What? That's not my experience at all. Especially not "always"

mikojan · 2025-06-24T07:58:56 1750751936

Yes, yes they do. If you ask it to refactor something and integrate it somewhere else; it will do exactly that even if in the course of it you would find that that would dramatically increase complexity not reduce it.

I cannot count how many times that or something like that has happened to me.

brulard · 2025-06-24T19:37:45 1750793865

Most of the time, maybe. Absolutely not always. I'll tell it to "implement feature a, ignore typescript errors". And it happened multiple times for me that it did the exact opposite, fix TS errors, and feature is barely mentioned in the response. Or more recently (with deep research) "Give me list of {some_product_name}, make absolutely sure to make a CSV and output a CSV. Columns are a,b,c,..". Does it give me the data? No, I get a wall of text with absolutely no data. Ok, you may argue this is some agent, etc. but user may not see a difference.

Don't take me wrong, I'm a big fan and constant user of all these things, but I would say it frequently have problem following prompts.

Paradigma11 · 2025-06-24T08:14:54 1750752894

Or reduce complexity: https://xkcd.com/221/

jbentley1 · 2025-06-23T15:39:20 1750693160

If I hit the rate limit in 2 hours and got value out of each prompt I ran, that's better than doing the same amount of work in 6 hours and not hitting the limit.

Personally, I'm running 2 accounts and switching between them for maximum productivity. Just as a function of what my time is worth it is a no brainer.

throwaway314155 · 2025-06-23T15:55:00 1750694100

> The best way to work is managing several Git worktrees with agents running so you aren't stuck waiting 20+ minutes for Claude Code to finish.

Sounds like you're limiting yourself to users who are comfortable paying 100-200$ monthly subscription or even thousands per month for API prices.

C.C. is expensive but i was hoping we weren't going to build tooling that exacerbated this issue simply because for some of us money is less of an issue than for most of us.

jbentley1 · 2025-06-23T16:42:36 1750696956

If you are paying a senior engineer 200k, getting them a CC max plan is equivalent to 1.2% of their salary. I would say that it increases productivity by a lot more than that.

So yes it might feel expensive in terms of a personal monthly budget, but the value for money is insane.

throwaway314155 · 2025-07-01T19:43:06 1751398986

I guess I'd just ask that you re-read my comment. I get it. Drop in the bucket for companies. Not the same situation for students and plethora of other common financial situations. I agree with your take, just with the caveat that more affordable still makes the situation better (for companies too).

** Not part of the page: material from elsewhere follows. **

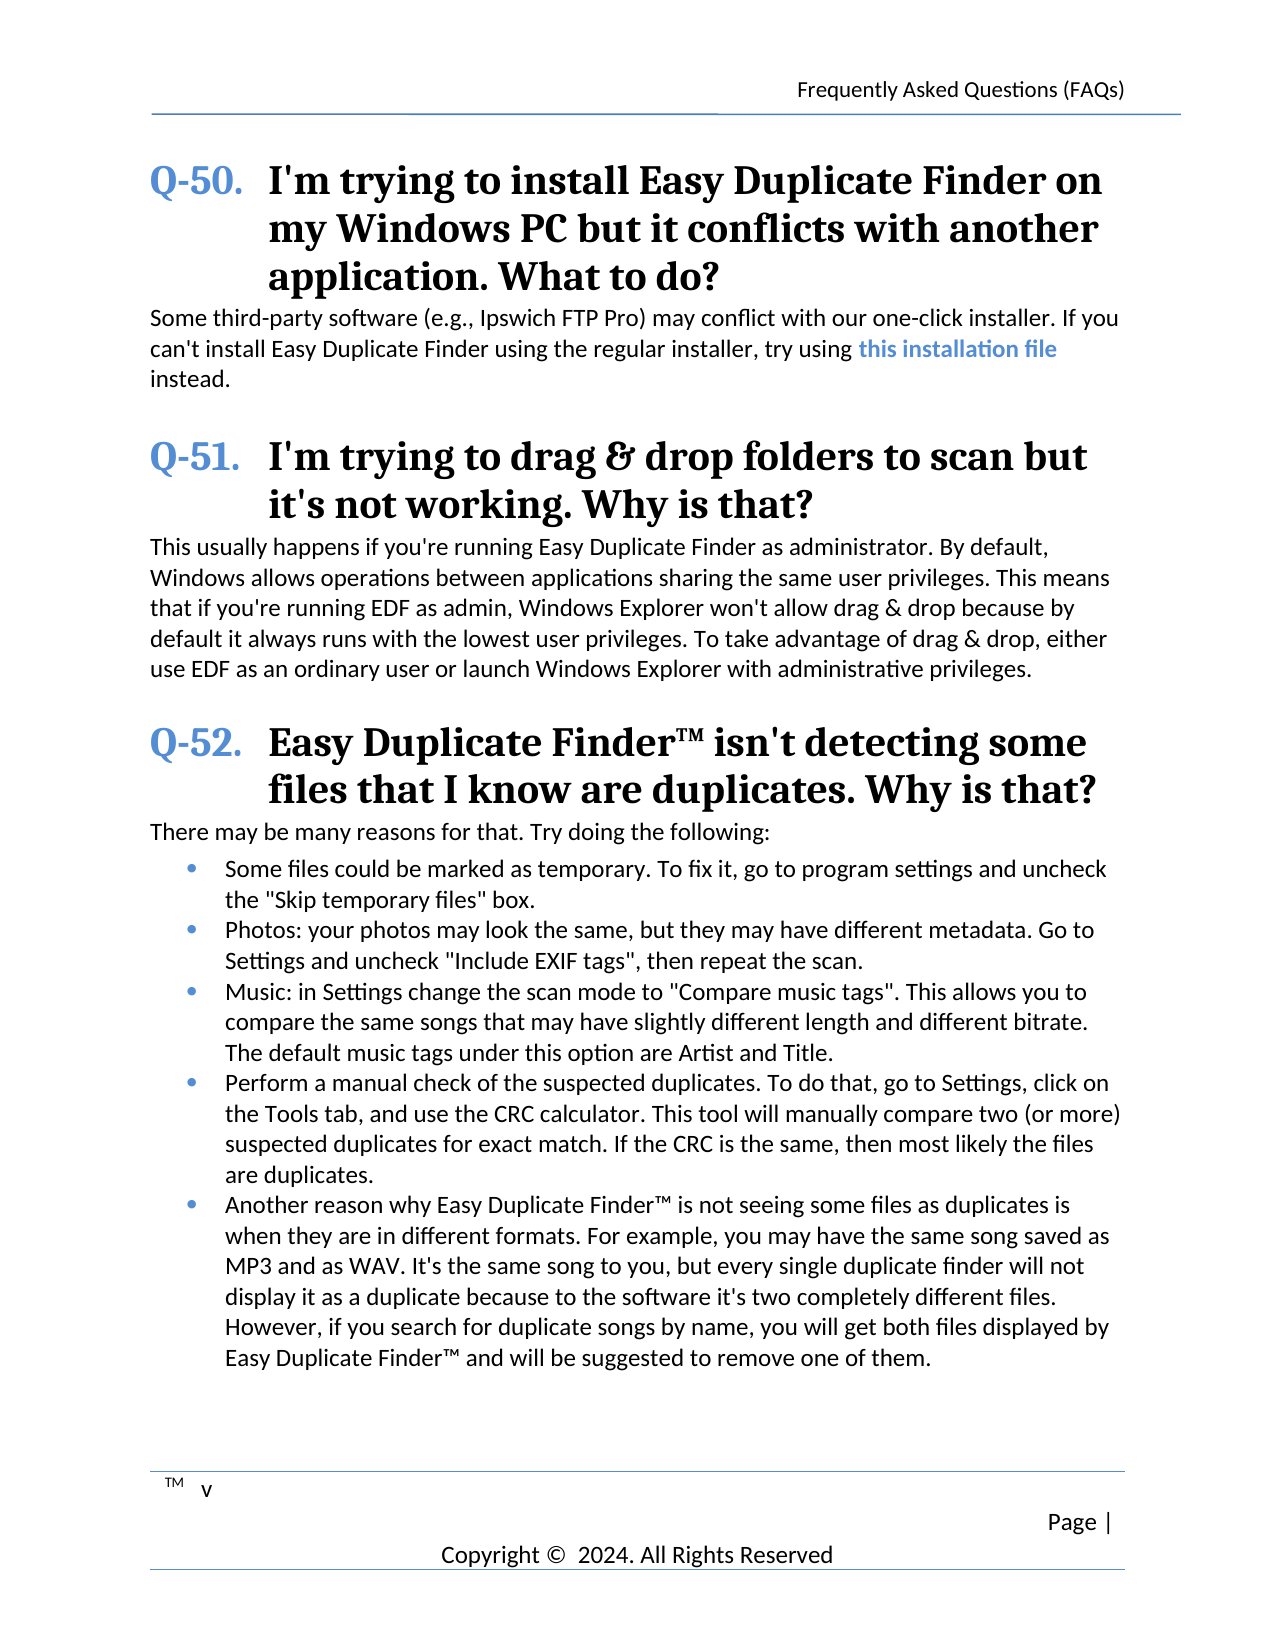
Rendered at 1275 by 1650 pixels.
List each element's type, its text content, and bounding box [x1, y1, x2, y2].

jbentley1 · 2025-06-23T16:49:24 1750697364

While I seem to have a little attention from this comment, if anyone can test this Linux installer for Crystal and tell me if it works on their machine I would appreciate it:

https://github.com/stravu/crystal/actions/runs/15791009893/a...

ninthaccountshn · 2025-06-23T20:01:35 1750708895

Basics are working on arch with the AppImage, anything specific?

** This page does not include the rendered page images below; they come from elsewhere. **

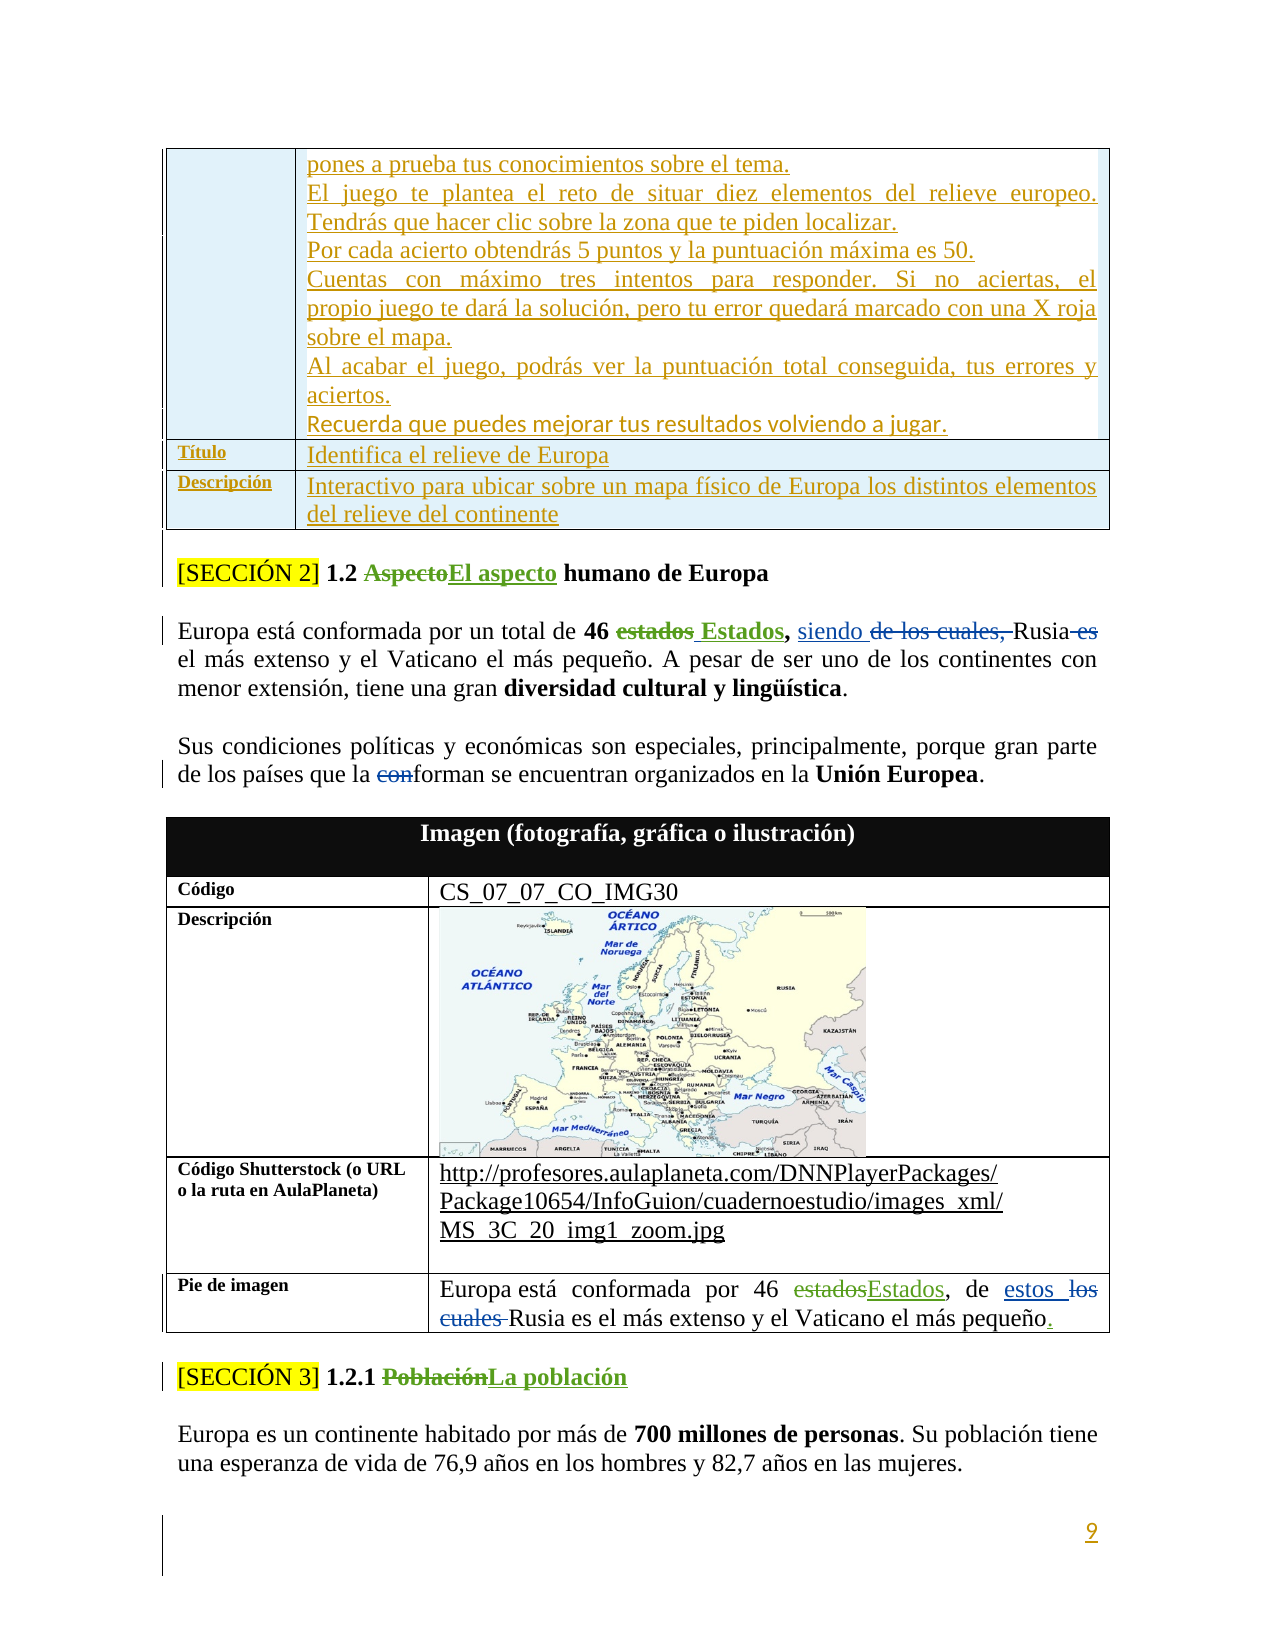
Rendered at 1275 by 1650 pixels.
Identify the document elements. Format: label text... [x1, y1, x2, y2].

table_cell http://profesores.aulaplaneta.com/DNNPlayerPackages/Package10654/InfoGuion/cuadernoestudio/images_xml/MS_3C_20_img1_zoom.jpg [429, 1158, 1109, 1273]
text Sus condiciones políticas y económicas son especiales, principalmente, porque gran parte de los países que la forman se encuentran organizados en la Unión Europea. [177, 731, 1098, 788]
text Europa es un continente habitado por más de 700 millones de personas. Su población tiene una esperanza de vida de 76,9 años en los hombres y 82,7 años en las mujeres. [177, 1419, 1098, 1477]
text [SECCIÓN 3] 1.2.1 [319, 1362, 1098, 1391]
text Europa está conformada por un total de 46 , Rusia el más extenso y el Vaticano el más pequeño. A pesar de ser uno de los continentes con menor extensión, tiene una gran diversidad cultural y lingüística. [177, 616, 1098, 702]
table_cell [866, 908, 1109, 1156]
text [SECCIÓN 2] 1.2 humano de Europa [319, 558, 1098, 587]
table_cell Código Shutterstock (o URL o la ruta en AulaPlaneta) [167, 1158, 428, 1273]
table_cell [429, 908, 439, 1156]
table_cell Código [167, 877, 428, 906]
table_cell CS_07_07_CO_IMG30 [429, 877, 1109, 906]
table_header Imagen (fotografía, gráfica o ilustración) [167, 818, 1109, 876]
table_cell Pie de imagen [167, 1274, 428, 1332]
table_cell Europa está conformada por 46 , de Rusia es el más extenso y el Vaticano el más pequeño [429, 1274, 1109, 1332]
picture [439, 907, 866, 1157]
table_cell Descripción [167, 908, 428, 1156]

jbentley1 · 2025-06-23T21:54:43 1750715683

If you can call Claude Code that means everything else should be working, as most functionality is built around the terminal and that is how it is calling Claude Code.

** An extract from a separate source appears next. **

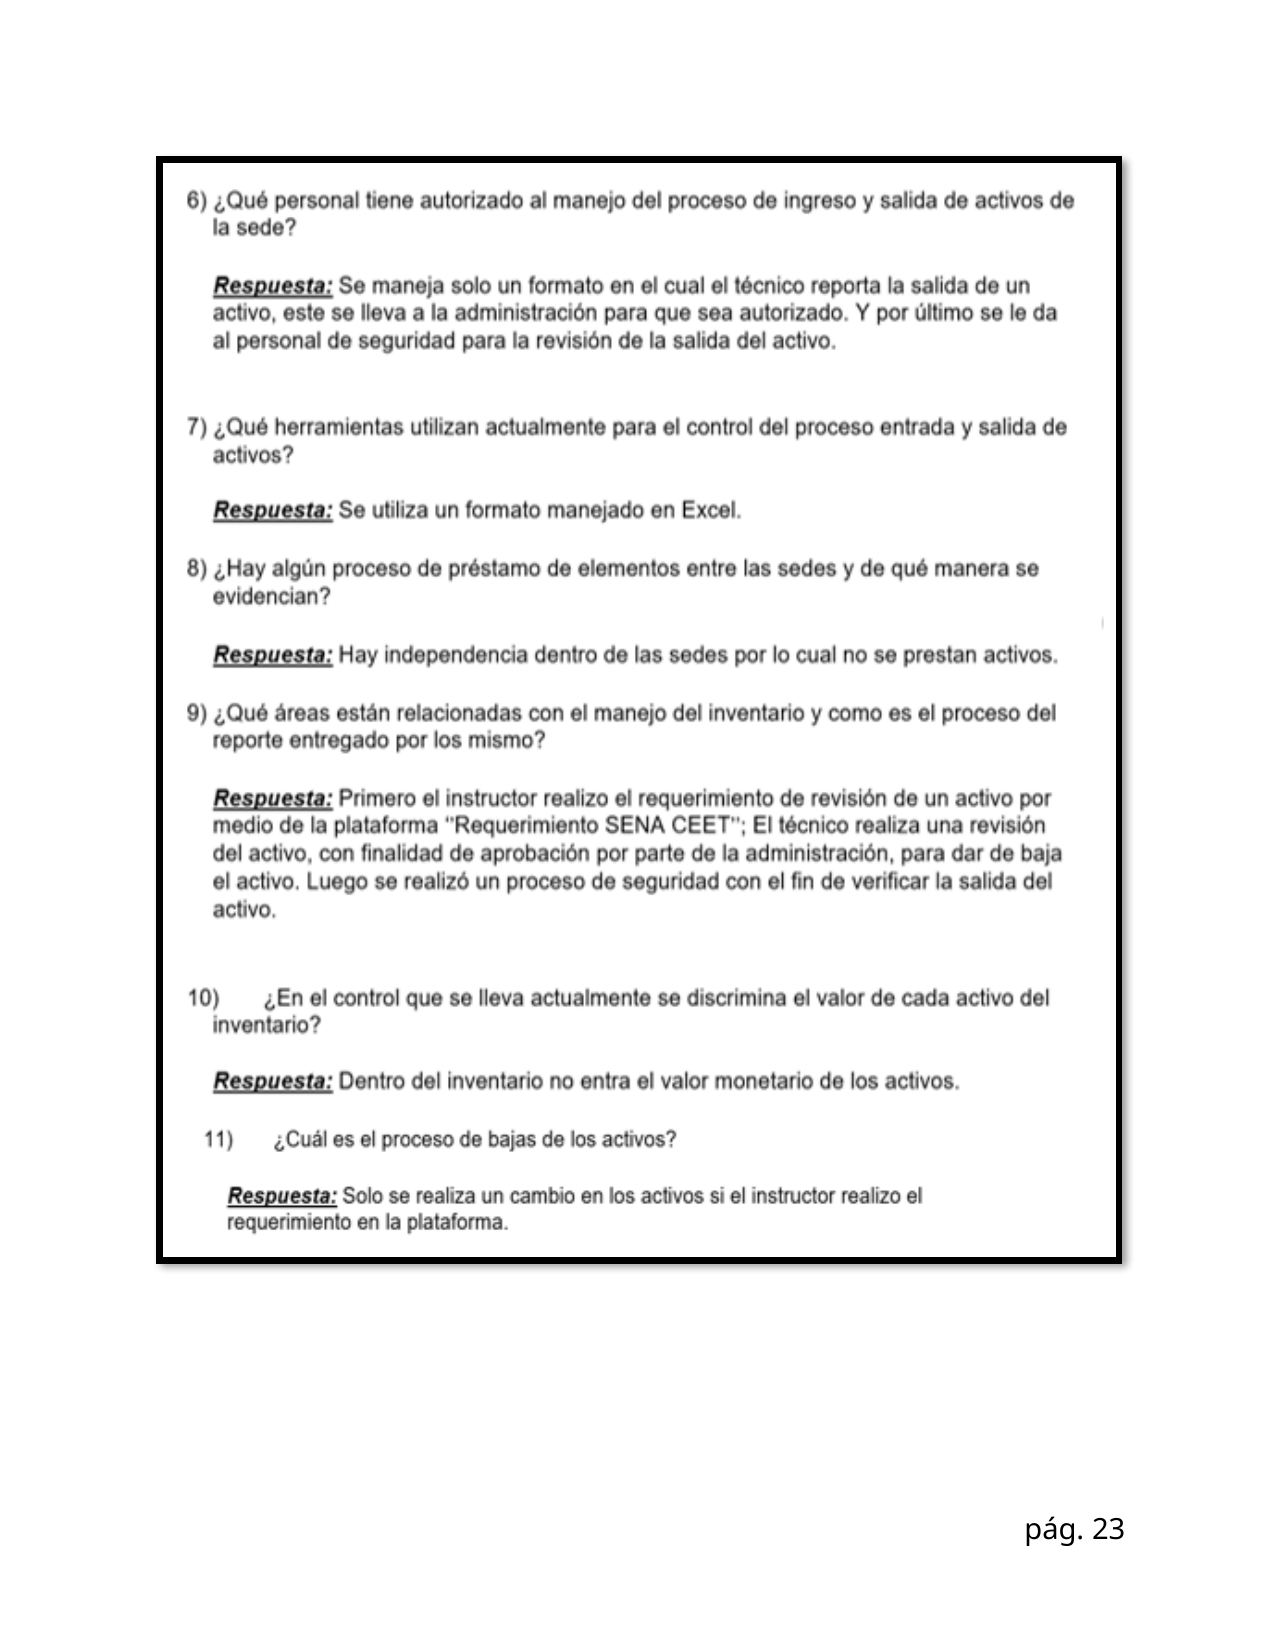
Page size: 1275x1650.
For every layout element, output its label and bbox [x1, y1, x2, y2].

picture [163, 163, 1116, 1257]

Thanks for your help, now I'll be able to include Linux support in my next release

smrtinsert · 2025-06-23T15:57:55 1750694275

What tasks require parallel workflows like this? Running one claude prompt gives me more than enough to chew on for several hours if done correctly.

4b11b4 · 2025-06-23T14:34:09 1750689249

Seems like Amp would plug into this better? At least regarding the ability for sharing prompts, etc.

artursapek · 2025-06-23T14:19:01 1750688341

When I try to run two CCs at once I quickly get 429 rate limited, even on the $200 plan

andy_ppp · 2025-06-23T14:22:44 1750688564

Maybe the UI should allow you to still ask questions but in a queue to prevent this. It could have informative text like “waiting on 3 previous questions” and a progress bar of some kind.

jbentley1 · 2025-06-23T15:39:49 1750693189

Weird, I have not had this issue and I commonly run 5+ at once

lbeurerkellner · 2025-06-23T15:09:17 1750691357

This looks really cool, thanks for sharing.